Zu Reinis Geburtstag spielen? Na klar! Thomas Putensen ist dabei! Das ist mir sogar ein Bedürfnis. Und ich bringe Andy Wiezoreck und noch ein paar Musiker sowie meinen Sohn mit. Ach so: nur zwei oder drei Titel. Völlig egal. Für meinen Freund Reini immer! Vielleicht kann er ja sogar ein wenig mitsingen. Es geht ihm ja ganz gut...
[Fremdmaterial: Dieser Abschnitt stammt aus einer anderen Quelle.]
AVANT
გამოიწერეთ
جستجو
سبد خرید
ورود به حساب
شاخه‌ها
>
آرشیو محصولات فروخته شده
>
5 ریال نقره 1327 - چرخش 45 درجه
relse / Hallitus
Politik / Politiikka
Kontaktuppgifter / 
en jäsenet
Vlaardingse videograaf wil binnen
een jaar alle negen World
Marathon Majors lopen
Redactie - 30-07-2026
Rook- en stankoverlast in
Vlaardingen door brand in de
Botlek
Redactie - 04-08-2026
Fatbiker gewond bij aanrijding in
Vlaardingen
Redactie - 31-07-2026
Für Reinhard ein Geburtstagsständchen. Nichts lieber als das. Andrea Timm freut sich, dabei sein zu dürfen. Reini hat mir doch bei allem so viel geholfen. Die Titel, das Album und gerade auch als Mensch... Wann und wo? Ich sag Marcus, Micha und Axel Bescheid. Das geht klar. Wer wird denn noch spielen? Ach - das ist aber toll... Axel und Marcus sollen auch noch mit Patricia Heidrichs "Unbekannt Verzogen" spielen und dann auch noch mal mit Simone Kotowskis Band. Und vielleicht wird auch Micha Behm noch einmal spielen. Das ist dann ja vom Lied bis zum Rock und LatinPop, die ganze musikalische Palette. Ach - und wenn alles klappt spielt auch Renft noch. Wer soll denn noch spielen? Musikschüler von Reini... Das war ich ja auch mal. Prima, das da noch Talente nachkommen, die mit Reini haben üben und arbeiten können. Ganz tolle Talente sind ja auch Reinis große Töchter. Vivian konnte man ja bereits gelegentlich erleben.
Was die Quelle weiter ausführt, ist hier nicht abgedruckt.